I have verified my implementation of Softmax using the in-build softmax function, but I am still facing the issue.
Most probably, according to me, the issue is caused by the backpropagation of cross-entropy loss with respect to Soft-max, can anyone guide me from where can I find the code for backpropagation of cross-entropy loss.
a naive softmax implementation (exp(x) / exp(x).sum()) is not numerically stable: exp(x) can easily overflow or underflow. Test your implementation with x=[1000.0] to see if that’s the case.

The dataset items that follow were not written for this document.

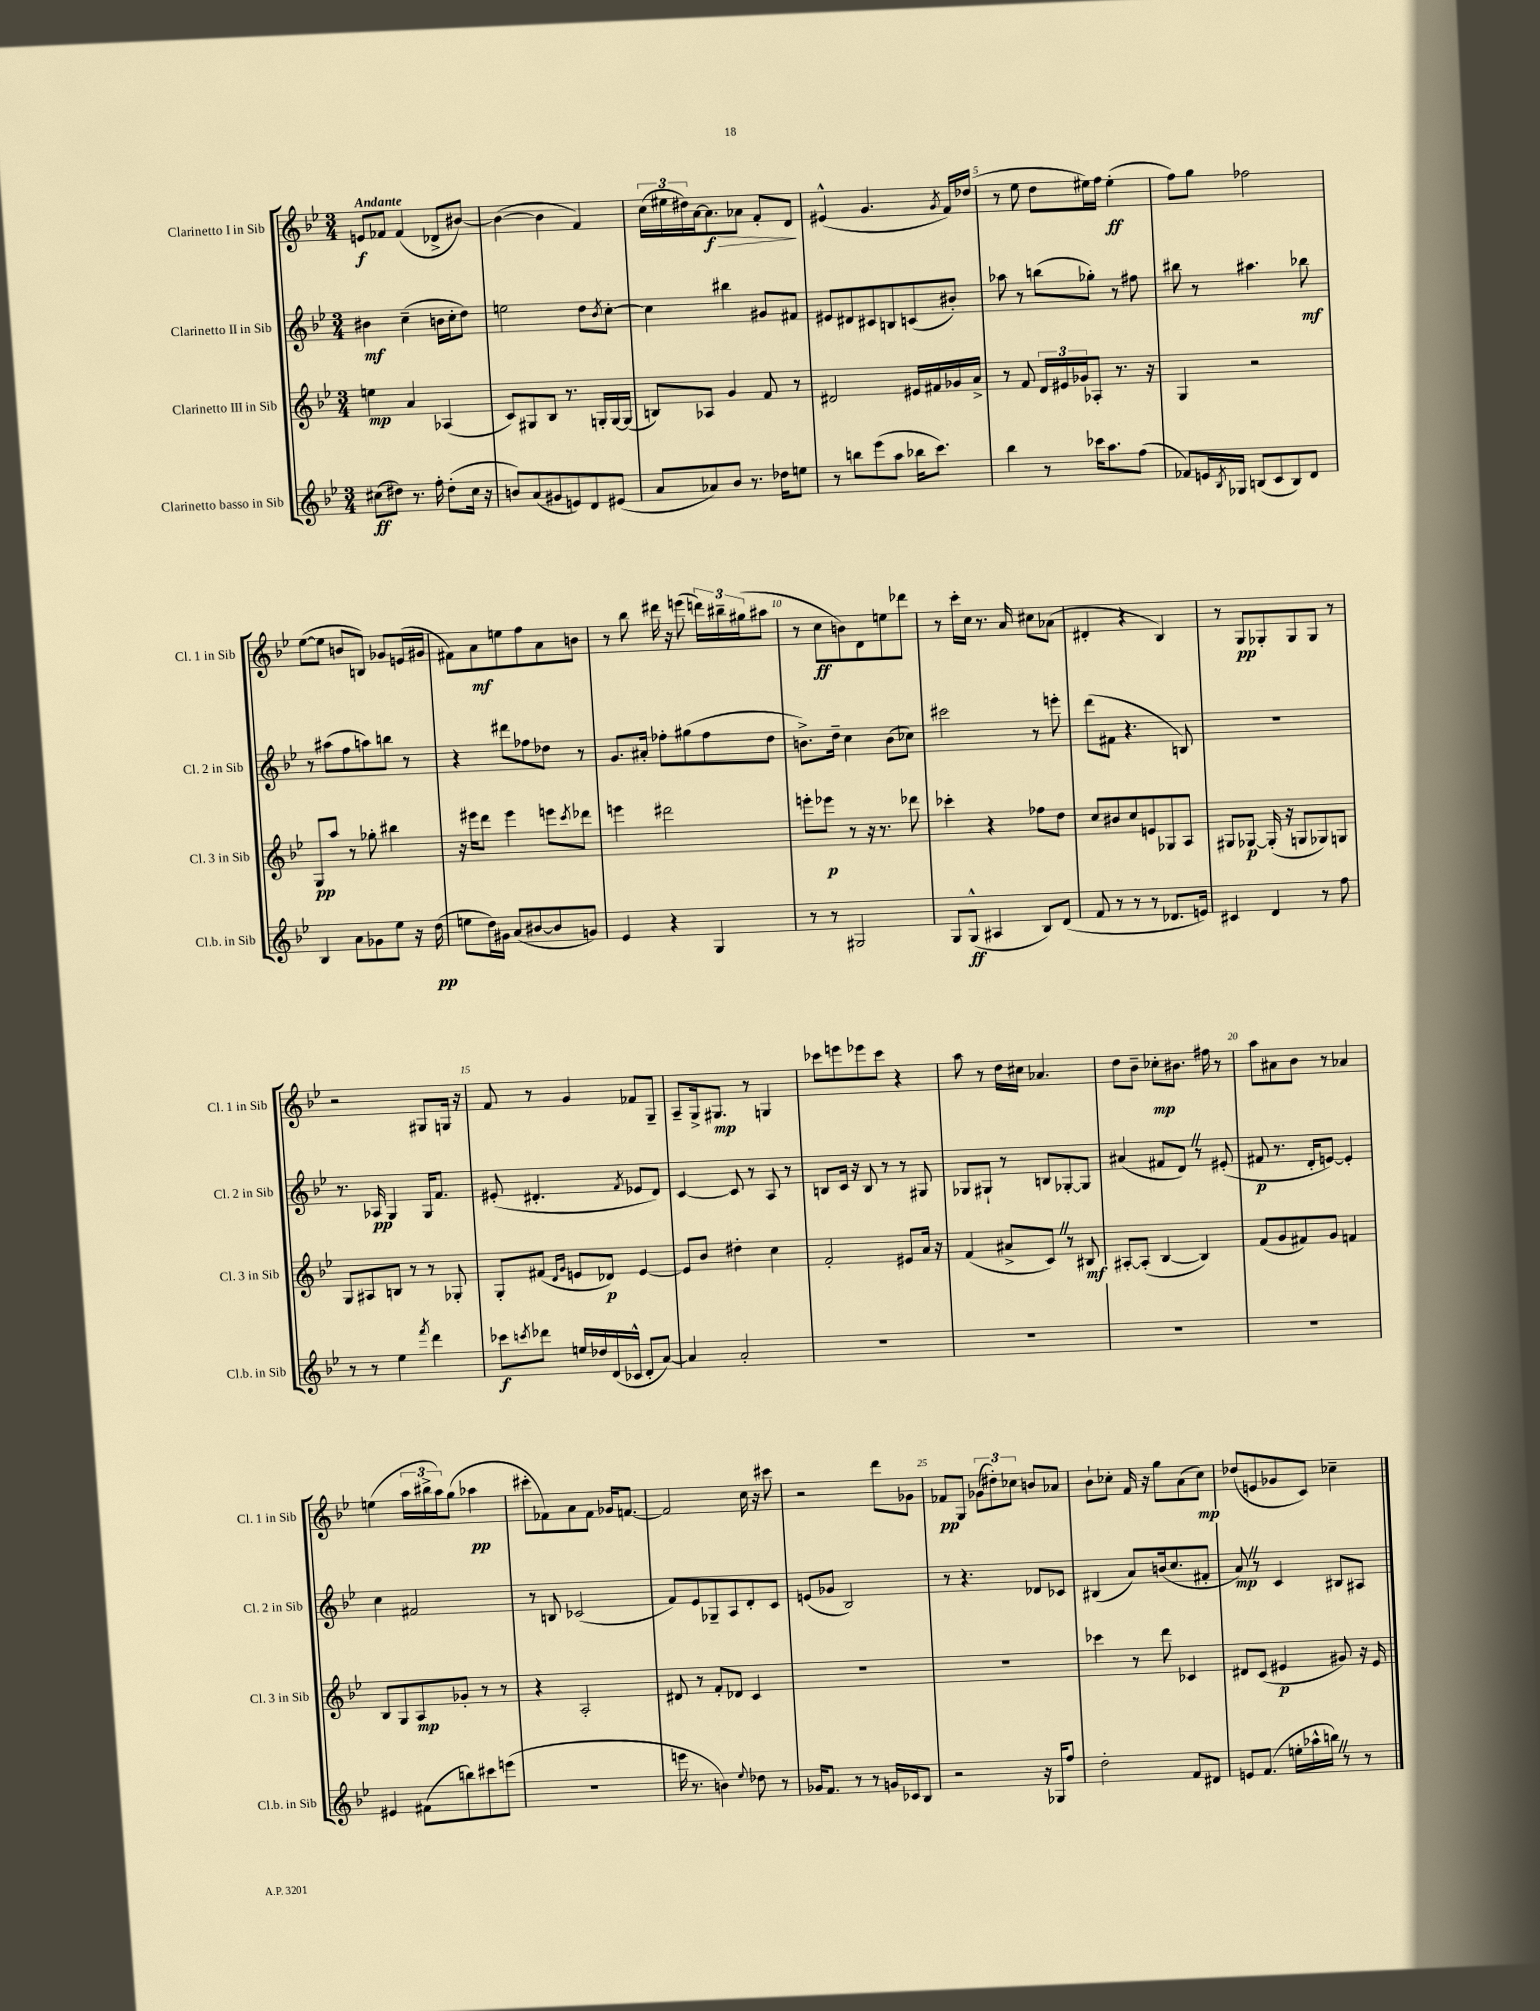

**kern	**dynam	**kern	**dynam	**kern	**dynam	**kern	**dynam
*part4	*part4	*part3	*part3	*part2	*part2	*part1	*part1
*staff4	*staff4	*staff3	*staff3	*staff2	*staff2	*staff1	*staff1
*I"Clarinetto basso in Sib	*	*I"Clarinetto III in Sib	*	*I"Clarinetto II in Sib	*	*I"Clarinetto I in Sib	*
*I'Cl.b. in Sib	*	*I'Cl. 3 in Sib	*	*I'Cl. 2 in Sib	*	*I'Cl. 1 in Sib	*
*clefG2	*	*clefG2	*	*clefG2	*	*clefG2	*
*k[b-e-]	*	*k[b-e-]	*	*k[b-e-]	*	*k[b-e-]	*
*M3/4	*	*M3/4	*	*M3/4	*	*M3/4	*
=1	=1	=1	=1	=1	=1	=1	=1
!	!	!	!	!	!	!LO:TX:a:B:t=Andante	!
(8cc#X\L	ff	4een\	mp	4b#X\	mf	8en/L	f
8dd#X\J)	.	.	.	.	.	8f-X/J	.
8.r	.	4a/	.	(4cc~\	.	(4f-/	.
16ff'\	.	.	.	.	.	.	.
(8dd#'\L	.	(4A-X/	.	16bn\LL	.	8d-X^/L	.
.	.	.	.	16cc'\J	.	.	.
16cc#\Jk	.	.	.	8dd\J)	.	[8b#X/J)	.
16r	.	.	.	.	.	.	.
=2	=2	=2	=2	=2	=2	=2	=2
8bn/L)	.	8c/L)	.	2een\	.	(4b#\_	.
(8a/	.	8G#X/	.	.	.	.	.
8g#X/	.	8B-/J	.	.	.	4b#\]	.
8en/)	.	8.r	.	.	.	.	.
8d/	.	.	.	8dd\L	.	4f/)	.
.	.	16Gn'/LL	.	.	.	.	.
.	.	.	.	8qb-/	.	.	.
(8e#X/J	.	[16G/	.	[8cc'\J	.	.	.
.	.	(16G/JJ]	.	.	.	.	.
=3	=3	=3	=3	=3	=3	=3	=3
8a/L	.	8Bn/L)	.	4cc\]	.	(24cc\LL	.
.	.	.	.	.	.	24ee#X\	.
.	.	.	.	.	.	24dd#X\)	.
8a-X/)	.	8A-X/J	.	.	.	[16a\J	.
!	!	!	!	!	!	!	!LO:HP:b
.	.	.	.	.	.	8.a\]	> f
8b-/J	.	4g/	.	4bb#X\	.	.	.
8.r	.	.	.	.	.	8a-X\J	.
.	.	8f/	.	8g#X/L	.	8f'/L	.
16dd-X\KL	.	.	.	.	.	.	.
8een\J	.	8r	.	8f#X/J	.	8d/J	.
.	.	.	.	.	.	.	]
=4	=4	=4	=4	=4	=4	=4	=4
8r	.	2d#X/	.	8e#X/L	.	(4e#X^^/	.
8bbn\L	.	.	.	8d#X/	.	.	.
(8eee-\	.	.	.	8c#X/	.	4.g/	.
8aa\J	.	.	.	8Bn/	.	.	.
16bb-X\KL	.	16e#X/LL	.	(8cn/	.	.	.
8.ccc\J)	.	16f#X/	.	.	.	.	.
.	.	.	.	.	.	8qg/	.
.	.	16g-X/	.	8b#X'/J)	.	16f/LL)	.
.	.	16a^/JJ	.	.	.	(16dd-X/JJ	.
=5	=5	=5	=5	=5	=5	=5	=5
4bb-\	.	8r	.	8aa-X\	.	8r	.
.	.	8f/	.	8r	.	8ee-\	.
8r	.	24d/LL	.	(8bbn\L	.	8dd\L	.
.	.	24e#X/	.	.	.	.	.
.	.	24g-X/J	.	.	.	.	.
16ccc-X\KL	.	8A-X'/J	.	8gg-X'\J)	.	16ee#X\L)	.
8.aa\	.	.	.	.	.	16ff\JJ	.
.	.	8.r	.	8r	.	(4ee#'\	ff
(8ff\J	.	.	.	8ff#X\	.	.	.
.	.	16r	.	.	.	.	.
=6	=6	=6	=6	=6	=6	=6	=6
8f-X/L)	.	4G/	.	8bb#X\	.	8ff\L)	.
16en/L	.	.	.	8r	.	8gg\J	.
8qB-/	.	.	.	.	.	.	.
16G-X/JJ	.	.	.	.	.	.	.
(8Bn/L	.	2r	.	4.aa#X\	.	2ff-X\	.
8c/	.	.	.	.	.	.	.
8B/)	.	.	.	.	.	.	.
8d/J	.	.	.	8bb-X\	mf	.	.
!!LO:LB:g=z
=7	=7	=7	=7	=7	=7	=7	=7
4B-/	.	8G/L	pp	8r	.	([8ee-\L	.
.	.	8aa/J	.	(8aa#X\L	.	8ee-\J]	.
8a\L	.	8r	.	8ff\	.	8bn/L	.
8g-X\	.	8gg-X'\	.	8aan\)	.	8Bn/J)	.
8ee-\J	.	4bb#X\	.	8bbn\J	.	8g-X/L	.
16r	.	.	.	8r	.	(16en/L	.
(16dd\	pp	.	.	.	.	16g#X/JJ	.
=8	=8	=8	=8	=8	=8	=8	=8
8een\L	.	16r	.	4r	.	8f#X\L)	.
.	.	16eee#X\KL	.	.	.	.	.
16dd\L)	.	8ddd\J	.	.	.	8a\	mf
16g#X\JJ	.	.	.	.	.	.	.
(8a/L	.	4eee#\	.	8ddd#X\L	.	8een\	.
[8b#X/	.	.	.	8ff-X\	.	8ff\	.
8b#/]	.	8eeen\L	.	8dd-X\J	.	8a\	.
.	.	8qccc/	.	.	.	.	.
8gn/J)	.	8ddd-X\J	.	8r	.	8bn\J	.
=9	=9	=9	=9	=9	=9	=9	=9
4e-/	.	4eeen\	.	8.g/L	.	8r	.
.	.	.	.	.	.	8bb-\	.
.	.	.	.	16a#X'/Jk	.	.	.
4r	.	2ddd#X\	.	8ff-X'\L	.	16ddd#X\	.
.	.	.	.	.	.	16r	.
.	.	.	.	(8gg#X\	.	(8eeen\	.
4G/	.	.	.	8ff-\	.	24dddn\LL)	.
.	.	.	.	.	.	24bb#X~\	.
.	.	.	.	.	.	(24gg#X\J	.
.	.	.	.	8dd\J	.	8aa#X\J	.
=10	=10	=10	=10	=10	=10	=10	=10
8r	.	8eeen'\L	.	8.bn^\L)	.	8r	.
8r	.	8eee-X\J	p	.	.	8cc\L	ff
.	.	.	.	16dd~\Jk	.	.	.
2G#X/	.	8r	.	4cc\	.	8bn\)	.
.	.	16r	.	.	.	8d\	.
.	.	8.r	.	.	.	.	.
.	.	.	.	(8b\L	.	8een\	.
.	.	8ddd-X\	.	8cc-X\J)	.	8ddd-X\J	.
=11	=11	=11	=11	=11	=11	=11	=11
8G/L	.	4ccc-X'\	.	2ccc#X\	.	8r	.
(8G^^/J	ff	.	.	.	.	16ccc'\LL	.
.	.	.	.	.	.	16cc\JJ	.
4A#X/	.	4r	.	.	.	8.r	.
.	.	.	.	.	.	16a/	.
8B-/L)	.	8ff-X\L	.	8r	.	8cc#X\L	.
(8d/J	.	8dd\J	.	8eeen'\	.	(8a-X\J	.
=12	=12	=12	=12	=12	=12	=12	=12
8f/	.	8cc/L	.	(8ddd\L	.	4d#X'/	.
8r	.	8b#X/	.	8f#X\J	.	.	.
8r	.	8cc/	.	4.r	.	4r	.
8r	.	8en/	.	.	.	.	.
8.d-X/L	.	8G-X/	.	.	.	4B-/)	.
.	.	8A/J	.	8Bn/)	.	.	.
16en/Jk)	.	.	.	.	.	.	.
=13	=13	=13	=13	=13	=13	=13	=13
4c#X/	.	8G#X/L	.	2.r	.	8r	.
.	.	[8G-X/J	p	.	.	8G/L	pp
4d/	.	(16G-'/]	.	.	.	8G-X'/	.
.	.	16r	.	.	.	.	.
.	.	8Gn/L	.	.	.	8G-/	.
8r	.	8G-X/)	.	.	.	8G-/J	.
8ff\	.	8Gn/J	.	.	.	8r	.
!!LO:LB:g=z
=14	=14	=14	=14	=14	=14	=14	=14
8r	.	8G/L	.	8.r	.	2r	.
8r	.	8A#X/	.	.	.	.	.
.	.	.	.	16A-X/	pp	.	.
4ee-\	.	8Bn/J	.	4G/	.	.	.
.	.	8r	.	.	.	.	.
8qfff/	.	.	.	.	.	.	.
4ddd\	.	8r	.	16G/KL	.	8G#X/L	.
.	.	.	.	8.f/J	.	.	.
.	.	8G-X'/	.	.	.	16Gn/Jk	.
.	.	.	.	.	.	16r	.
=15	=15	=15	=15	=15	=15	=15	=15
8ccc-X\L	f	8G'/L	.	(8e#X'/	.	8f/	.
8qcccn/	.	.	.	.	.	.	.
8ddd-X\J	.	(8f#X/J	.	4.d#X'/	.	8r	.
.	.	16qqd/LL	.	.	.	.	.
.	.	16qqg/JJ	.	.	.	.	.
16een/LL	.	8en/L	.	.	.	4g/	.
16dd-X/	.	.	.	.	.	.	.
(16d/	.	8d-X/J)	p	.	.	.	.
16c-X^^/JJ	.	.	.	.	.	.	.
.	.	.	.	8qf/	.	.	.
8d'/L	.	[4e/	.	8e-X/L	.	8f-X/L	.
[8a/J)	.	.	.	8d#/J)	.	8G~/J	.
=16	=16	=16	=16	=16	=16	=16	=16
4a/]	.	8e/L]	.	[4c/	.	8A~/L	.
.	.	8b-/J	.	.	.	16G^/k	.
.	.	.	.	.	.	8.G#X/J	mp
2a'/	.	4dd#X'\	.	8c/]	.	.	.
.	.	.	.	8r	.	8r	.
.	.	4cc\	.	8A/	.	4Gn/	.
.	.	.	.	8r	.	.	.
=17	=17	=17	=17	=17	=17	=17	=17
2.r	.	2f'/	.	8Bn/L	.	8ccc-X\L	.
.	.	.	.	16c/Jk	.	8eeen\	.
.	.	.	.	16r	.	.	.
.	.	.	.	8B/	.	8eee-X\	.
.	.	.	.	8r	.	8ccc-\J	.
.	.	8e#X/L	.	8r	.	4r	.
.	.	16a/Jk	.	8G#X/	.	.	.
.	.	16r	.	.	.	.	.
=18	=18	=18	=18	=18	=18	=18	=18
2.r	.	(4f/	.	8G-X/L	.	8aa\	.
.	.	.	.	8G#X`/J	.	8r	.
.	.	8a#X^/L	.	8r	.	16dd\LL	.
.	.	.	.	.	.	16cc#X\JJ	.
.	.	8cZ/J)	.	8Bn/L	.	4.a-X/	.
.	.	8r	.	[8G-X'/	.	.	.
.	.	8B#X/	mf	8G-/J]	.	.	.
=19	=19	=19	=19	=19	=19	=19	=19
2.r	.	[8A#X'/L	.	(4a#X/	.	8dd\L	.
.	.	(8A#'/J]	.	.	.	8b-~\J	.
.	.	[4B-/	.	8f#X/L	.	8cc-X'\L	mp
.	.	.	.	8dZ/J)	.	8.b#X\J	.
.	.	4B-/])	.	8r	.	.	.
.	.	.	.	.	.	16ff#X\	.
.	.	.	.	(8e#X'/	.	8r	.
=20	=20	=20	=20	=20	=20	=20	=20
2.r	.	(8f/L	.	8f#X/	p	8aa\L	.
.	.	8g/	.	8.r	.	8a#X\	.
.	.	8f#X/)	.	.	.	8b-\J	.
.	.	.	.	16d'/KL	.	.	.
.	.	8g/J	.	[8en/J)	.	8r	.
.	.	4fn/	.	4e'/]	.	4a-X/	.
!!LO:LB:g=z
=21	=21	=21	=21	=21	=21	=21	=21
4e#X/	.	8B-/L	.	4cc\	.	(4een\	.
.	.	8G/	.	.	.	.	.
(8f#X\L	.	8A/	mp	2f#X/	.	24aa\LL	.
.	.	.	.	.	.	24bb#X^\	.
.	.	.	.	.	.	24aa\J)	.
8bbn\)	.	8g-X'/J	.	.	.	(8gg\J	.
8ccc#X\	.	8r	.	.	.	4aa-X\	pp
(8eeen\J	.	8r	.	.	.	.	.
=22	=22	=22	=22	=22	=22	=22	=22
2.r	.	4r	.	8r	.	8ccc#X'\L	.
.	.	.	.	8Bn/	.	8f-X\)	.
.	.	2A'/	.	(2c-X/	.	8a\	.
.	.	.	.	.	.	8f-\J	.
.	.	.	.	.	.	16g-X/KL	.
.	.	.	.	.	.	[8.fn/J	.
=23	=23	=23	=23	=23	=23	=23	=23
16eeen\	.	8d#X/	.	8f/L)	.	2f/]	.
8.r	.	.	.	.	.	.	.
.	.	8r	.	8e-/	.	.	.
4bn\)	.	8f'/L	.	8G-X~/	.	.	.
.	.	8d-X/J	.	8A/	.	.	.
8qqee-/	.	.	.	.	.	.	.
8dd-X\	.	4c/	.	8d'/	.	16cc\	.
.	.	.	.	.	.	16r	.
8r	.	.	.	8c/J	.	8ccc#X\	.
=24	=24	=24	=24	=24	=24	=24	=24
16g-X/KL	.	2.r	.	(8en/L	.	2r	.
8.f/J	.	.	.	.	.	.	.
.	.	.	.	8g-X/J	.	.	.
8r	.	.	.	2B-/)	.	.	.
8r	.	.	.	.	.	.	.
16gn/LL	.	.	.	.	.	8ddd\L	.
16c-X/J	.	.	.	.	.	.	.
8B-/J	.	.	.	.	.	8g-X\J	.
=25	=25	=25	=25	=25	=25	=25	=25
2r	.	2.r	.	8r	.	8f-X/L	pp
.	.	.	.	4.r	.	8G/J	.
.	.	.	.	.	.	(12g-X\L	.
.	.	.	.	.	.	12dd#X'\)	.
.	.	.	.	.	.	12cc-X\J	.
16r	.	.	.	8d-X/L	.	8bn/L	.
16G-X/KL	.	.	.	.	.	.	.
8ff/J	.	.	.	8c-X/J	.	8a-X/J	.
=26	=26	=26	=26	=26	=26	=26	=26
2dd'\	.	4ccc-X\	.	(4B#X/	.	8b-`\L	.
.	.	.	.	.	.	8cc-X'\J	.
.	.	8r	.	8a/L)	.	16f/	.
.	.	.	.	.	.	16r	.
.	.	8ddd\	.	(16bn/k	.	8gg\L	.
.	.	.	.	8.cc/	.	.	.
8f/L	.	4c-X/	.	.	.	(8a\	.
8d#X/J	.	.	.	8f#X'/J	.	8cc-\J)	mp
=27	=27	=27	=27	=27	=27	=27	=27
8en/L	.	8d#X/L	.	8aZ/)	mp	(8dd-X/L	.
(8.f/J	.	(8c/J	.	8r	.	8en/	.
.	.	4e#X/	p	4c/	.	8g-X/	.
16een'\LL	.	.	.	.	.	.	.
16aa-X^^\	.	.	.	.	.	8c/J)	.
16bbnZ\JJ)	.	.	.	.	.	.	.
8r	.	8g#X/)	.	8B#X/L	.	4cc-X~\	.
8r	.	16r	.	8A#X/J	.	.	.
.	.	16e#/	.	.	.	.	.
==	==	==	==	==	==	==	==
*-	*-	*-	*-	*-	*-	*-	*-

To fix the issue, subtract max(x) from x before computation:
import numpy as np
def naive_softmax(x):
s = np.exp(x)
return s / s.sum()
def stable_softmax(x):
return naive_softmax(x - max(x))
>>> x = np.array([1000.0])
>>> naive_softmax(x)
__main__:2: RuntimeWarning: overflow encountered in exp
__main__:3: RuntimeWarning: invalid value encountered in true_divide
array([nan])
>>> naive_softmax(-x)
array([nan])
>>> stable_softmax(x)
array([1.])
>>> stable_softmax(-x)
array([1.])
Additionally, softmax and cross-entropy can be fused into single layer to further improve stability of the computations.
I am building a simple NN, and the first warning which I was getting was related to Softmax, after using the in-build function, the next warning which I am getting is related to the back propagation of cross-entropy loss, with SoftMax.